Elixir, Phoenix, and StencilJS
February 12th 2020
I have been a huge fan of the Ionic team’s web component compiler, StencilJS. I have been using it since release for small projects as a full framework, but I recently became interested in it’s potential for design systems work and how it could be integrated into more traditional environments. As a proponent for tranditional multi-page applications, I wanted a way to use a modern javascript development workflow without needing to make special considerations to the architecture of the system. Stencil components are a perfect fit for this role, they can be developed entirely in isolation to each other and my web framework (Phoenix) can use them like any other html tag.
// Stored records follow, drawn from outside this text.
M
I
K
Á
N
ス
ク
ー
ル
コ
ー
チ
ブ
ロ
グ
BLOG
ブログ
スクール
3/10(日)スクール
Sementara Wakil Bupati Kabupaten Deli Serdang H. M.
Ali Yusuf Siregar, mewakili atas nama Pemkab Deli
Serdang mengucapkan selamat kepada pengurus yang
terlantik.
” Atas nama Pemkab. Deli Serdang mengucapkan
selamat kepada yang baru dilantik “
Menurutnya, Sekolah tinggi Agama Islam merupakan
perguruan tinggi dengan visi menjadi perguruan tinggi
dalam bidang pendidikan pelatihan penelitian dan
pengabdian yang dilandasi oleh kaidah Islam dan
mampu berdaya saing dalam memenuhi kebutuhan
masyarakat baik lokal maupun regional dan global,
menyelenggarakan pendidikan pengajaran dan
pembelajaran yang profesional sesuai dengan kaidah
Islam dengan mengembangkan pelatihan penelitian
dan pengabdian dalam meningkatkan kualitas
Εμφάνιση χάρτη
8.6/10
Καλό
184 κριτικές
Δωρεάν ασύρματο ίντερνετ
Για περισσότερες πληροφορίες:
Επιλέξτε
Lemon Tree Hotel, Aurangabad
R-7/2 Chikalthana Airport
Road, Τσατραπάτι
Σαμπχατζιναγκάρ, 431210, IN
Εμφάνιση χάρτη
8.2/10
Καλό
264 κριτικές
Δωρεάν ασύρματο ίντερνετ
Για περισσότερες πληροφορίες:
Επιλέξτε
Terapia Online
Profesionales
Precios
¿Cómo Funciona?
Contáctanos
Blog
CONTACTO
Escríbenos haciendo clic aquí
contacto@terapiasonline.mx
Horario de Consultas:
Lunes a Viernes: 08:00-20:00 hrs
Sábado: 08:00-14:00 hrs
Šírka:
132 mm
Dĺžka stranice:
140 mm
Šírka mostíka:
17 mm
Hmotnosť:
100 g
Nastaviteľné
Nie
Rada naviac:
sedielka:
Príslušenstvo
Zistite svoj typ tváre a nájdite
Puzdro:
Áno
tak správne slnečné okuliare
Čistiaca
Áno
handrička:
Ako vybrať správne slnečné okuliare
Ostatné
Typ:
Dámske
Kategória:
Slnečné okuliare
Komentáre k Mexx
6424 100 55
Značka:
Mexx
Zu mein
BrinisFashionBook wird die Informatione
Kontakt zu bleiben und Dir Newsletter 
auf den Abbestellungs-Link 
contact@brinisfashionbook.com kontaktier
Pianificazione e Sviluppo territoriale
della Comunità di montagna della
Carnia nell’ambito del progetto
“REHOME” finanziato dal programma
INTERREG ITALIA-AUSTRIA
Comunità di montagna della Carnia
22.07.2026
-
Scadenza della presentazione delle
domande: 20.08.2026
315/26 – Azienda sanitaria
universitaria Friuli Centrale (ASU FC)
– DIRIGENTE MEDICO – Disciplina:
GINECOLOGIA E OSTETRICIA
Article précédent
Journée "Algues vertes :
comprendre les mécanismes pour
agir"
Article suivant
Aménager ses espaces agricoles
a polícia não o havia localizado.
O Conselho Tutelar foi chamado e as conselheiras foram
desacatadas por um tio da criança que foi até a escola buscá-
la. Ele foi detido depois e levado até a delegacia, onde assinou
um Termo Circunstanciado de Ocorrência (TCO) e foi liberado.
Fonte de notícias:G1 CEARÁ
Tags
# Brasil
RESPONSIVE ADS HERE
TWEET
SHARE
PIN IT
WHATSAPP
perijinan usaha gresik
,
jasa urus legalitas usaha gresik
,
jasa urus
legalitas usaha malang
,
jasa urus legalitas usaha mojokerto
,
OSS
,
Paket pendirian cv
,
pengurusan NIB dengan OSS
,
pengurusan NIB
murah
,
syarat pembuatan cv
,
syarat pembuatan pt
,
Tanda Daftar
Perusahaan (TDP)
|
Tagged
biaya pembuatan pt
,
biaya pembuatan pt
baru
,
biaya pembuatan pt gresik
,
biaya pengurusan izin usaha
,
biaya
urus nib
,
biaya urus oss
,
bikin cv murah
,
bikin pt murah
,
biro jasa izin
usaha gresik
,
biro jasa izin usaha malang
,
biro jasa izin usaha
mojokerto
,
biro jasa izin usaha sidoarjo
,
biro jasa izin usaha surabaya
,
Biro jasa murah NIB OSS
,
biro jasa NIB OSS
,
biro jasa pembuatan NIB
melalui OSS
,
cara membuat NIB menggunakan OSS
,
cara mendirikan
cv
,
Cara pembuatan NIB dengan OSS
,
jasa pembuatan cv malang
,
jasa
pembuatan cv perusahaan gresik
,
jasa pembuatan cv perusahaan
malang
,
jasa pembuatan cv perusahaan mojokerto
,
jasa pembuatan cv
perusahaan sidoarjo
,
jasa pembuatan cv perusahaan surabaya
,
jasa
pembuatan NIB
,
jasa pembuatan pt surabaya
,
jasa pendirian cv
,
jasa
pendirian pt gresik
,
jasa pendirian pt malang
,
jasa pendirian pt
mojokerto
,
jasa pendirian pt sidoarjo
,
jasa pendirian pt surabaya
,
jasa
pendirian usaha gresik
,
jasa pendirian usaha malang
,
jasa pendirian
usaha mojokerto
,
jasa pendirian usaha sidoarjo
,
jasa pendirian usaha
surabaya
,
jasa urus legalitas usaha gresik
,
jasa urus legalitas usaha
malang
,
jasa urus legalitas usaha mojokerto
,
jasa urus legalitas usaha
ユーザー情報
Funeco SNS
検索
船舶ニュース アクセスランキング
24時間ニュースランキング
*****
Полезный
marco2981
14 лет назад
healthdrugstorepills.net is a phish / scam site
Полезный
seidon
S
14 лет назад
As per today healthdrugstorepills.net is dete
To get this all working nicely, there are a few changes to the default Phoenix configuration that need to be made.
Let’s start with a brand new phoenix project, without webpack because the stencil cli will be our bundling tool.
$ mix phx.new stencil --no-webpack
$ cd stencil
Once that is done generating, we can create our own asset pipeline. You can do this with the stencil cli for application generation.
$ npm init stencil
You will get a prompt asking you what type of project you want to make, select “component” from the list since we will be creating a collection of web components.
I usually name my project “assets” so it creates the ./assets
folder for me, the standard location for Phoenix js/css code.
With the project generated, we need to configure the Phoenix code reloader to detect changes to our frontend code so it auto-refreshes on changes.
Change the StencilWeb.Endpoint
configuration in config/dev.exs
as follows:
config :stencil, StencilWeb.Endpoint,
http: [port: 4000],
debug_errors: true,
code_reloader: true,
check_origin: false
watchers: [
node: [
"node_modules/.bin/stencil",
"build",
"--dev",
"--watch",
cd: Path.expand("../assets", __DIR__)
]
]
Now that Phoenix knows to start the stencil compiler when it boots up the server, we need to configure stencil so it will put the compiled code into a place where Phoenix can find it.
By default, stencil puts compiled code in the dist
folder inside the project, but Phoenix expects static code to live in the priv/static
folder.
Change your stencil.config.ts
file so it puts the compiled components in priv/static
.
export const config: Config = {
namespace: 'components', // This is the name of the compiled file, I like to call it components but you can call it whatever you like
globalStyle: 'src/global/app.css', // A place to hold global style definitions not specific to a component. You will need to create this file.
outputTargets: [
{
type: 'dist',
esmLoaderPath: '../loader',
dir: '../priv/static'
}
]
}
That configuration will create the following directory structure (assuming your namespace in stencil.config.ts
is components
):
priv
static
components
components.js
components.esm.js
components.css
Because the default Phoenix configuration assumes a filename of app.js
and app.css
for your application’s static files, you need to change the paths in the default layout.
Change lib/stencil_web/templates/layouts/app.html.eex
to the following:
<link rel="stylesheet" href="<%= Routes.static_path(@conn, "/components/components.css") %>"/>
<script type="module" src="<%= Routes.static_path(@conn, "/components/components.esm.js") %>"/></script>
<script nomodule="" src="<%= Routes.static_path(@conn, "/components/components.js") %>"/></script>
The last change we need to make is to include the components
folder in the whitelist of folders that Plug.Static
will serve.
Modify your endpoint.ex
:
plug Plug.Static,
at: "/",
from: :stencil,
gzip: false,
only: ~w(components css js fonts images favicon.ico robots.txt)
Now when you run mix phx.server
the stencil compiler should put everything in the right location and your components should be available on any page.
Modify the lib/stencil_web/templates/page/index.html.esx
to use the pre-generated component to make sure it works.
Delete the auto-generated content in that file with:
<my-component first="Rokkin" last="Cat"></my-component>
With that change, when you load up http://localhost:4000 you should see a page with “Hello World! I’m Rokkin Cat”
Using web components with Phoenix framework makes it possible to utilize a ton of cool features of Phoenix while still getting the benefit of a component-based dev environment.
For example, your components can be rendered seemlessly with LiveView
, you can create Phoenix.HTML
wrappers for your components, or even put a Phoenix channel into your state tunnel for websocket connections.